- **Work task**:
Reproduce the lines below verbatim. Pictures are to be omitted.
BEGIN Data for this exercise
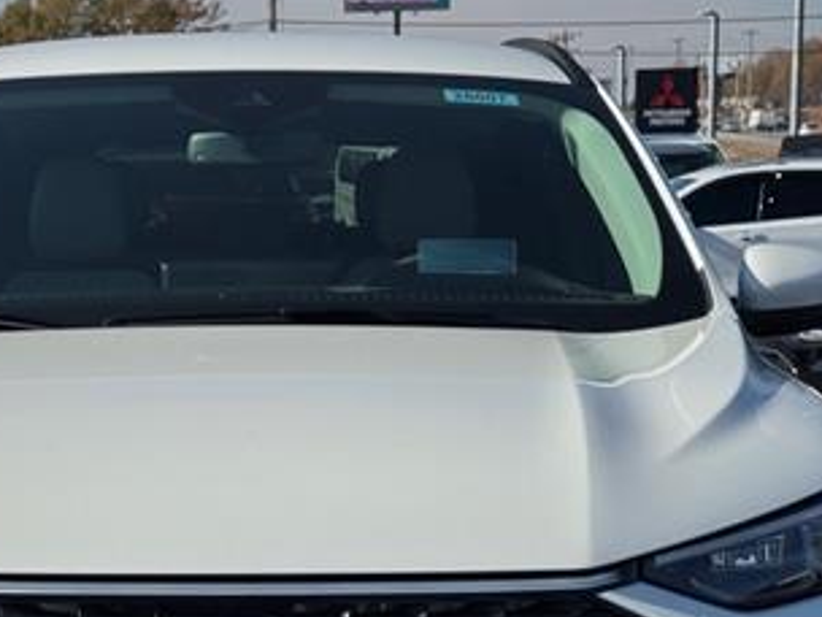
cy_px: 582
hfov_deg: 19.4
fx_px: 2398
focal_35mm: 101
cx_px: 262
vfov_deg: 14.5
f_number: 1.78
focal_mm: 6.76
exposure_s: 1/9009
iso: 80
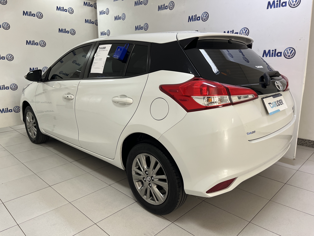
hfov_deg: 67.3
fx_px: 236
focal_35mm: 26
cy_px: 118
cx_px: 157
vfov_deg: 53.1
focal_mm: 5.1
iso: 125
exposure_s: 1/120
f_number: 1.6
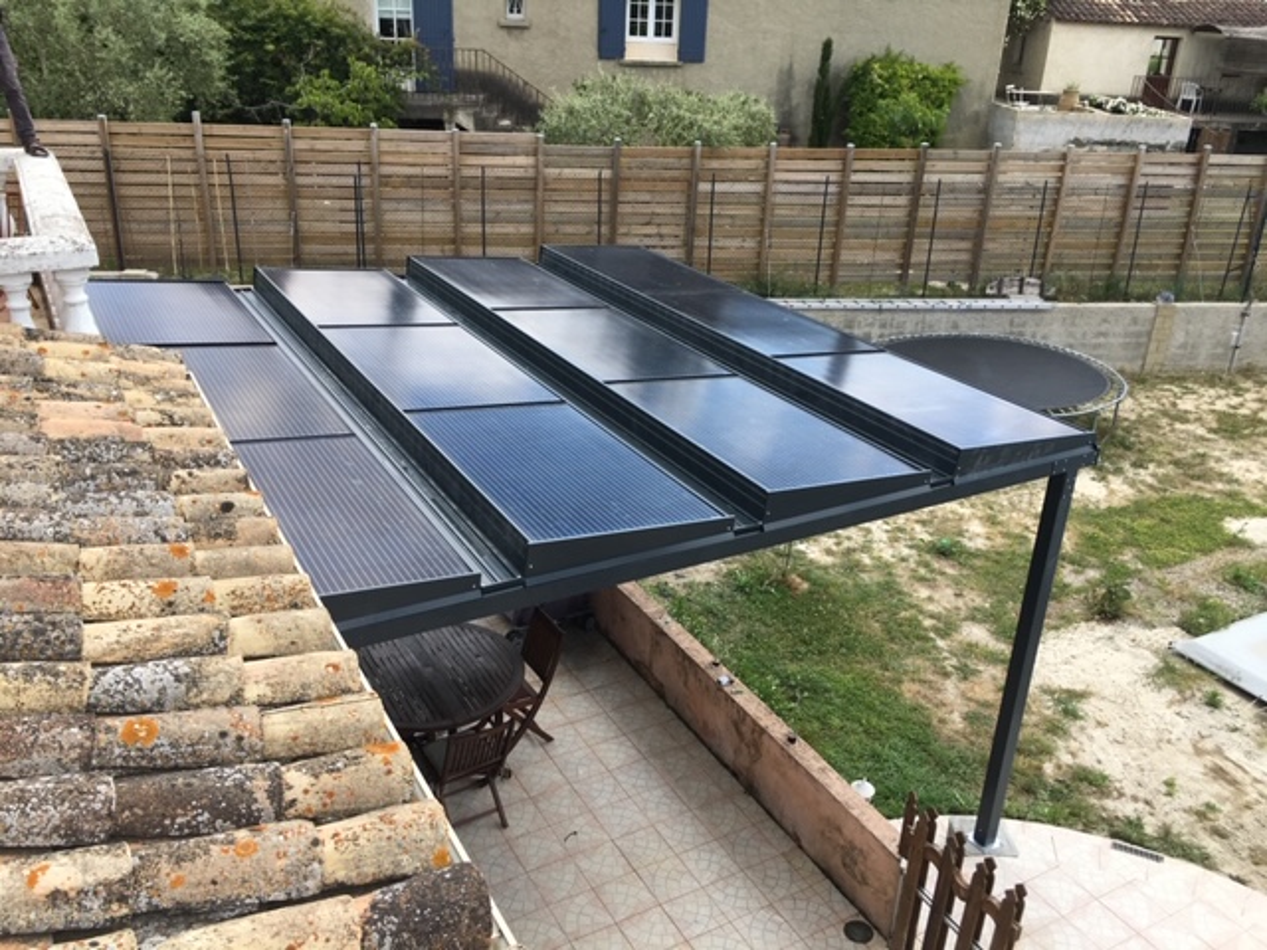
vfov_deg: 48.2
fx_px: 1061
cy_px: 475
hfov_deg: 61.7
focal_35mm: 29
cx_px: 634
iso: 25
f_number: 2.2
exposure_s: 1/625
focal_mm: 4.15
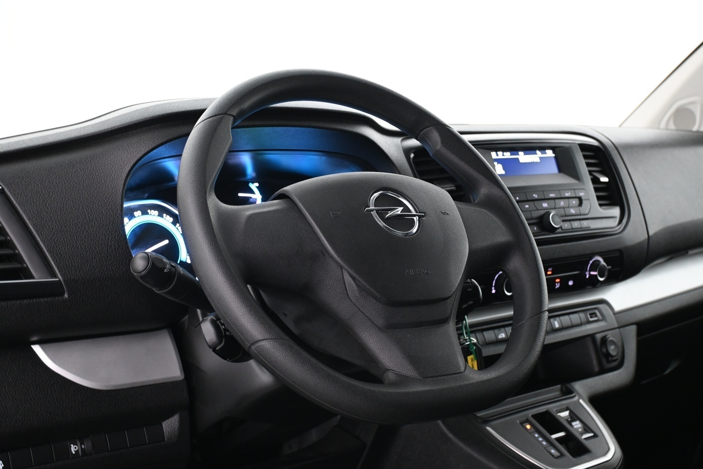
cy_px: 234
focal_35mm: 47
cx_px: 352
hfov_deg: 41.7
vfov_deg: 28.5
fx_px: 923
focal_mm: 31.5
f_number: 5
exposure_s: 1/13
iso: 1600
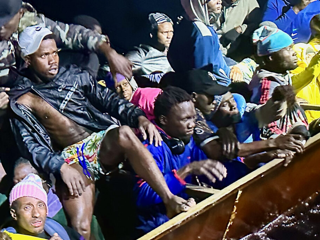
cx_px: 84
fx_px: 619
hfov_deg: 28.6
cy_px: 178
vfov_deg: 21.8
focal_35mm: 67
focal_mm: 6.86
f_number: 1.78
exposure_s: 1/31
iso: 1000
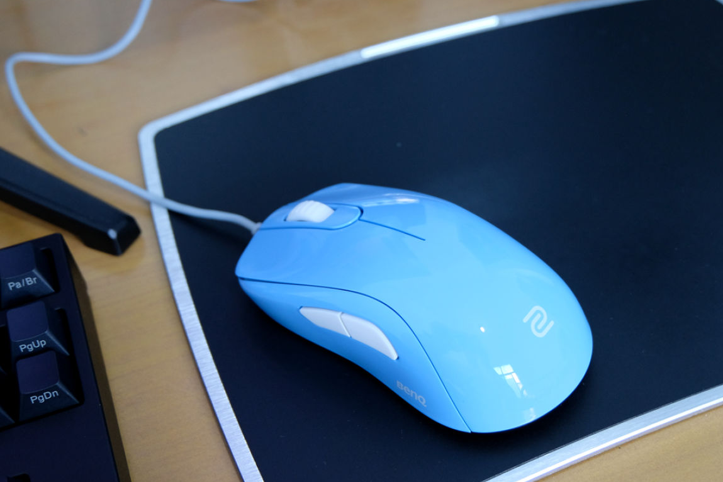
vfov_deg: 28.6
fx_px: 944
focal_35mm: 47
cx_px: 401
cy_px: 291
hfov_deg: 41.9
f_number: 4.2
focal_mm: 24.3
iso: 800
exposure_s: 1/30
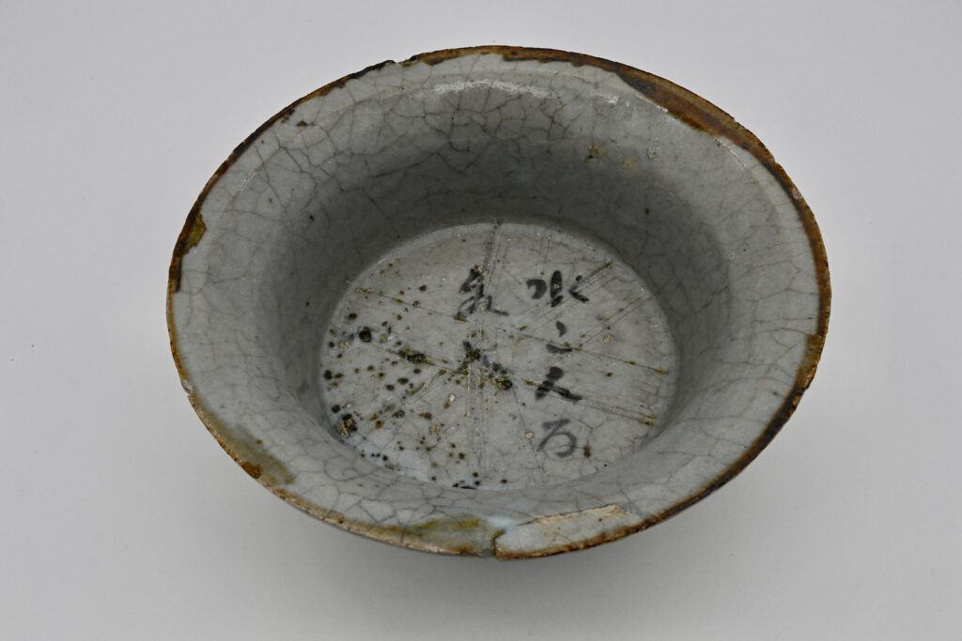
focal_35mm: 38
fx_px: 1016
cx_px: 481
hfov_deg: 50.7
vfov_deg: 35.1
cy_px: 320
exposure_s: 1/500
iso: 3200
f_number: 22
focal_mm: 38
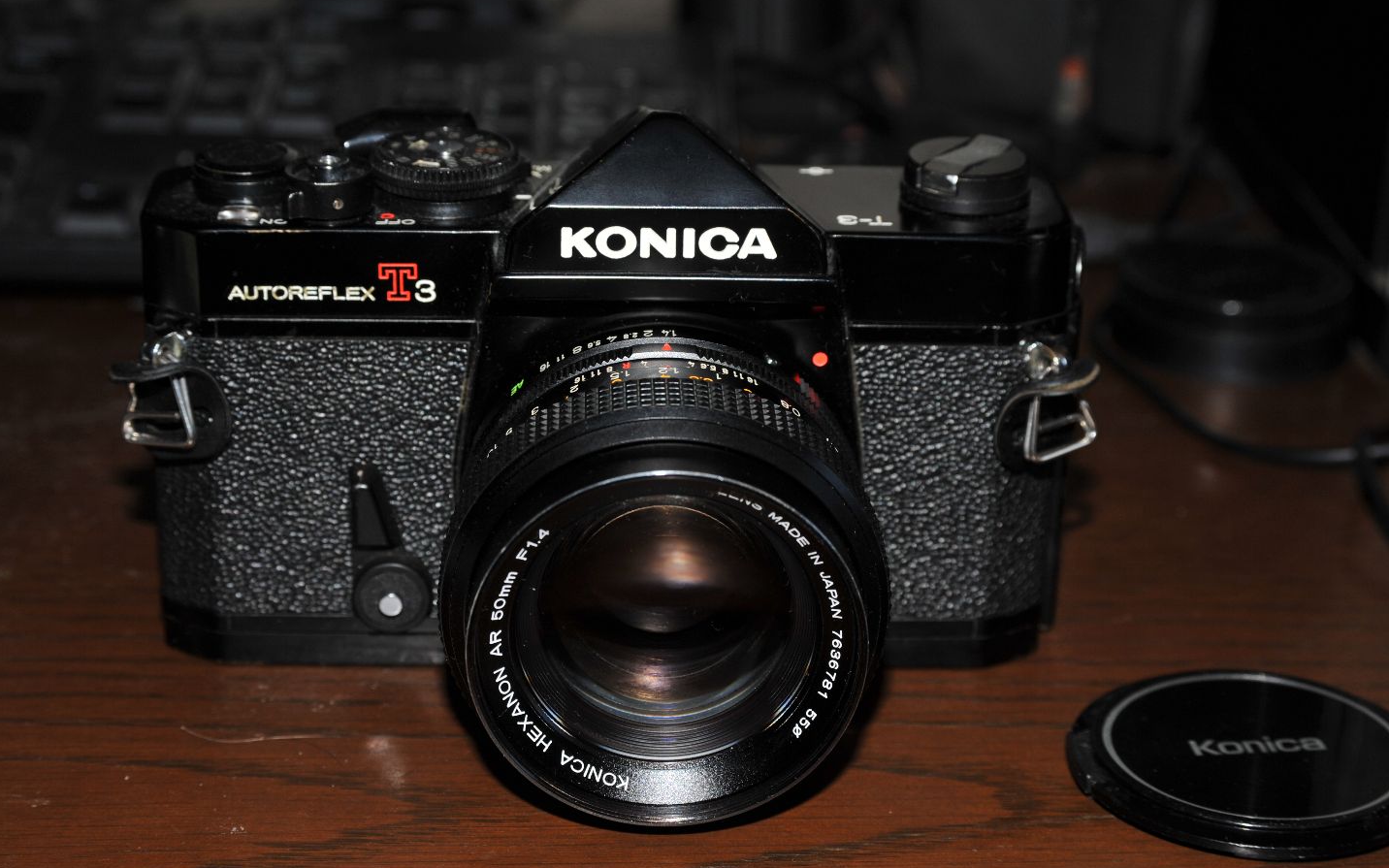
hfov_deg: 25.8
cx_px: 691
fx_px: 3028
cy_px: 431
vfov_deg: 16.3
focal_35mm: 80
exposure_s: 1/60
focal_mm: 75
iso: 400
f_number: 11
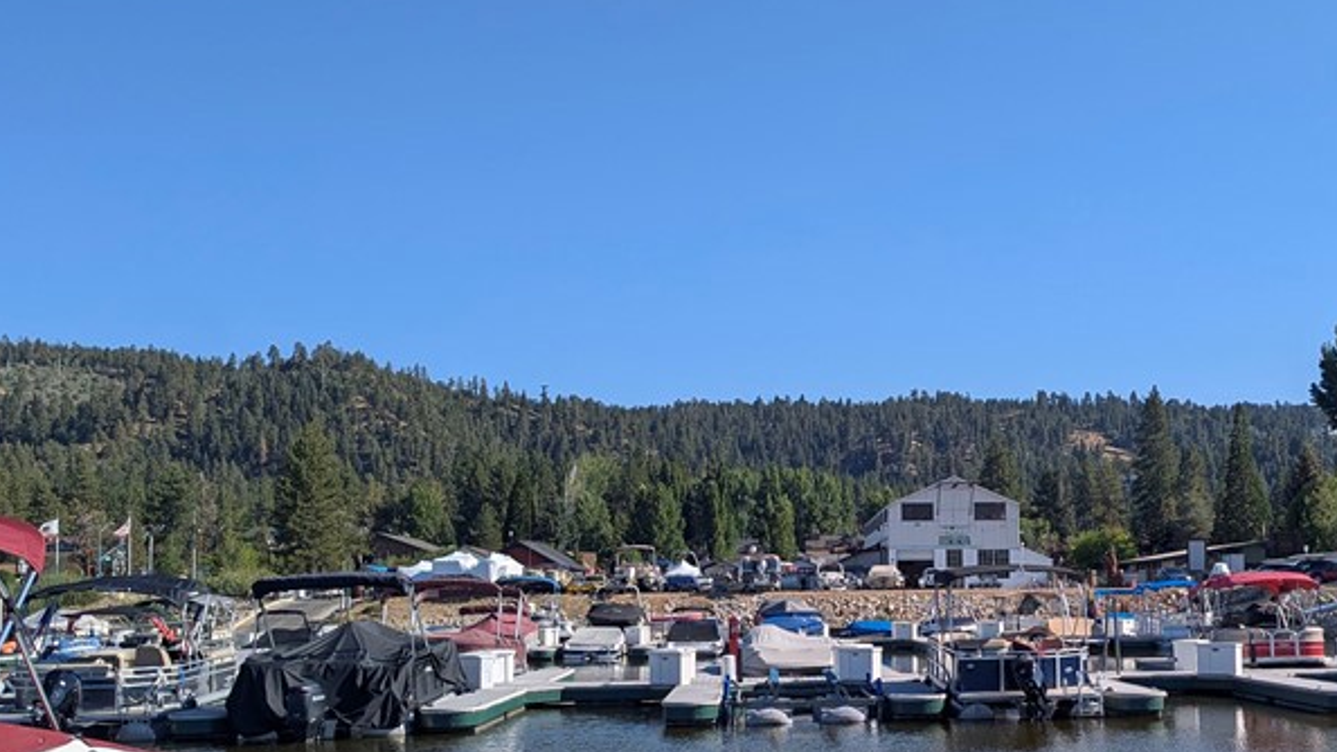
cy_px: 513
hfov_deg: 44.5
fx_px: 1595
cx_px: 942
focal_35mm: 45
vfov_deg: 26.3
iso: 40
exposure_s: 1/2410
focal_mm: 6.81
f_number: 1.85
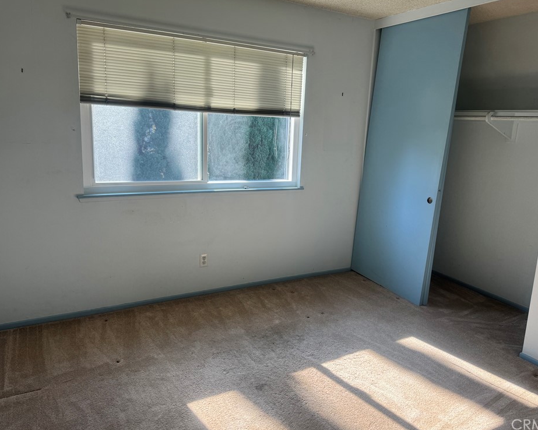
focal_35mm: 26
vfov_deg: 54.9
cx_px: 286
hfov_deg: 66.0
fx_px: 414
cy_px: 209
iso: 64
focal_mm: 6.86
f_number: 1.78
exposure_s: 1/161
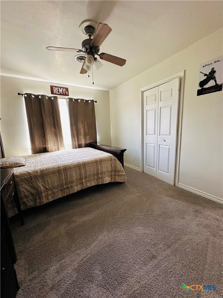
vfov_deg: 102.1
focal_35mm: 14
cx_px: 112
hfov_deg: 85.7
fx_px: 120
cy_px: 149
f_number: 2.2
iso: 320
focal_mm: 2.22
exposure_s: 1/60
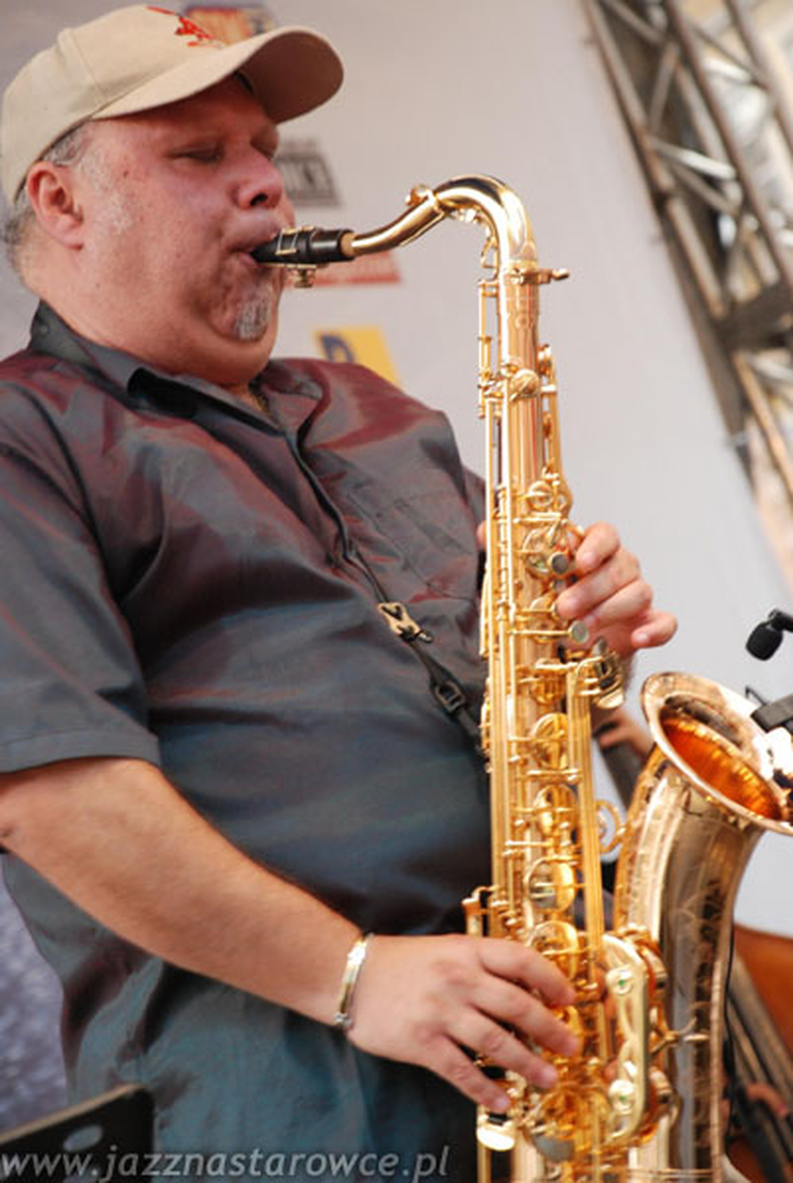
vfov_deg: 15.2
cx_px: 396
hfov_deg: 10.2
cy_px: 592
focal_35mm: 135
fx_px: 4445
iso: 800
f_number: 5.6
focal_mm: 90
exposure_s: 1/25
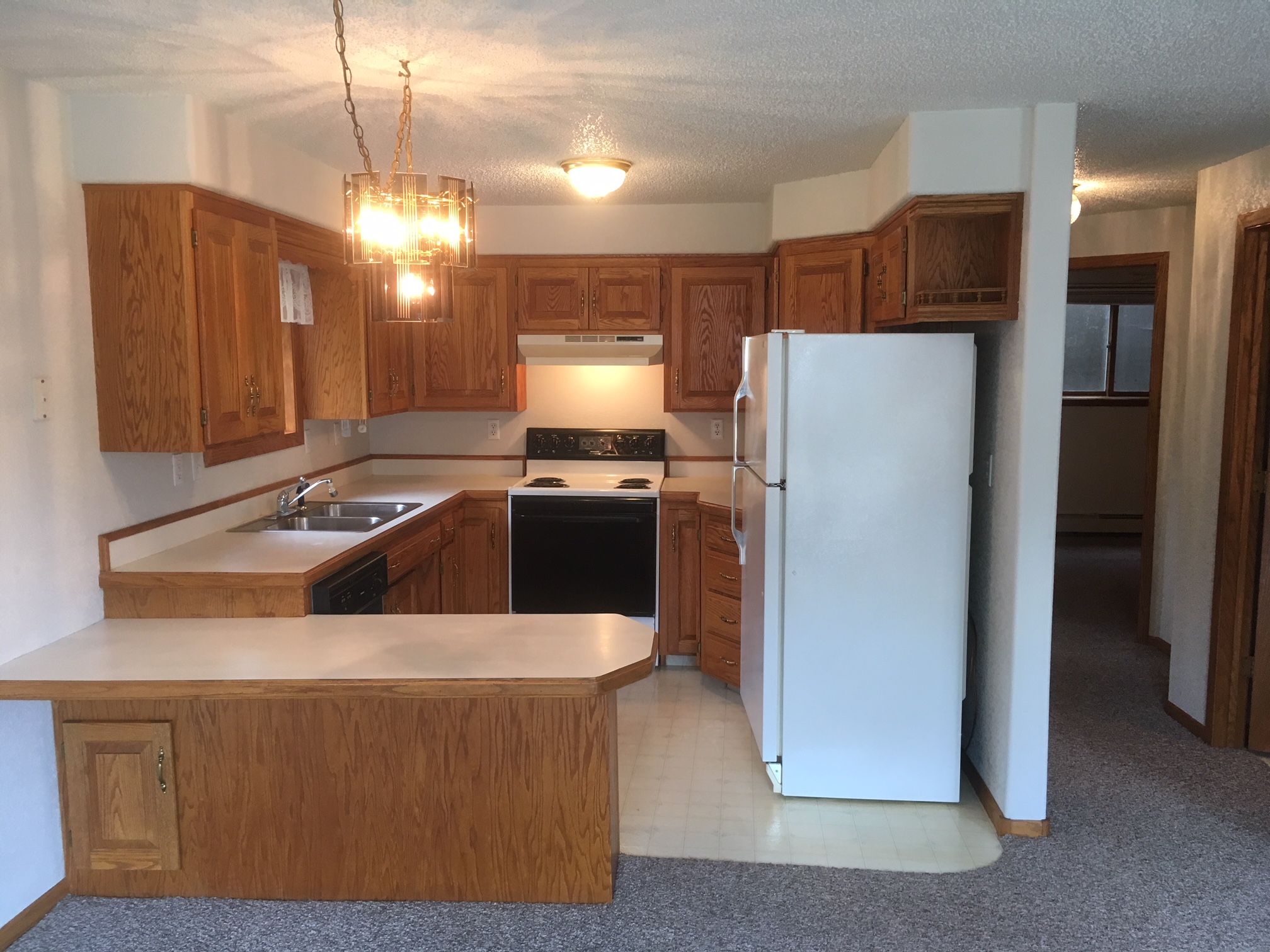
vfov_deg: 48.2
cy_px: 476
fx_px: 1064
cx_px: 635
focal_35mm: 29
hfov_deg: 61.7
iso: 40
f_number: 2.2
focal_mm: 4.15
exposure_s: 1/30
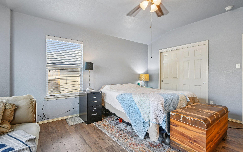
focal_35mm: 16
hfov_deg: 97.8
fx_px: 106
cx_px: 118
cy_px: 72
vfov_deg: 71.2
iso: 400
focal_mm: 10
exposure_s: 1/50
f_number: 8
END Data for this exercise
- **Reply to the task**:
cy_px: 582
hfov_deg: 19.4
fx_px: 2398
focal_35mm: 101
cx_px: 262
vfov_deg: 14.5
f_number: 1.78
focal_mm: 6.76
exposure_s: 1/9009
iso: 80
hfov_deg: 67.3
fx_px: 236
focal_35mm: 26
cy_px: 118
cx_px: 157
vfov_deg: 53.1
focal_mm: 5.1
iso: 125
exposure_s: 1/120
f_number: 1.6
vfov_deg: 48.2
fx_px: 1061
cy_px: 475
hfov_deg: 61.7
focal_35mm: 29
cx_px: 634
iso: 25
f_number: 2.2
exposure_s: 1/625
focal_mm: 4.15
cy_px: 234
focal_35mm: 47
cx_px: 352
hfov_deg: 41.7
vfov_deg: 28.5
fx_px: 923
focal_mm: 31.5
f_number: 5
exposure_s: 1/13
iso: 1600
cx_px: 84
fx_px: 619
hfov_deg: 28.6
cy_px: 178
vfov_deg: 21.8
focal_35mm: 67
focal_mm: 6.86
f_number: 1.78
exposure_s: 1/31
iso: 1000
vfov_deg: 28.6
fx_px: 944
focal_35mm: 47
cx_px: 401
cy_px: 291
hfov_deg: 41.9
f_number: 4.2
focal_mm: 24.3
iso: 800
exposure_s: 1/30
focal_35mm: 38
fx_px: 1016
cx_px: 481
hfov_deg: 50.7
vfov_deg: 35.1
cy_px: 320
exposure_s: 1/500
iso: 3200
f_number: 22
focal_mm: 38
hfov_deg: 25.8
cx_px: 691
fx_px: 3028
cy_px: 431
vfov_deg: 16.3
focal_35mm: 80
exposure_s: 1/60
focal_mm: 75
iso: 400
f_number: 11
cy_px: 513
hfov_deg: 44.5
fx_px: 1595
cx_px: 942
focal_35mm: 45
vfov_deg: 26.3
iso: 40
exposure_s: 1/2410
focal_mm: 6.81
f_number: 1.85
focal_35mm: 26
vfov_deg: 54.9
cx_px: 286
hfov_deg: 66.0
fx_px: 414
cy_px: 209
iso: 64
focal_mm: 6.86
f_number: 1.78
exposure_s: 1/161
vfov_deg: 102.1
focal_35mm: 14
cx_px: 112
hfov_deg: 85.7
fx_px: 120
cy_px: 149
f_number: 2.2
iso: 320
focal_mm: 2.22
exposure_s: 1/60
vfov_deg: 15.2
cx_px: 396
hfov_deg: 10.2
cy_px: 592
focal_35mm: 135
fx_px: 4445
iso: 800
f_number: 5.6
focal_mm: 90
exposure_s: 1/25
vfov_deg: 48.2
cy_px: 476
fx_px: 1064
cx_px: 635
focal_35mm: 29
hfov_deg: 61.7
iso: 40
f_number: 2.2
focal_mm: 4.15
exposure_s: 1/30
focal_35mm: 16
hfov_deg: 97.8
fx_px: 106
cx_px: 118
cy_px: 72
vfov_deg: 71.2
iso: 400
focal_mm: 10
exposure_s: 1/50
f_number: 8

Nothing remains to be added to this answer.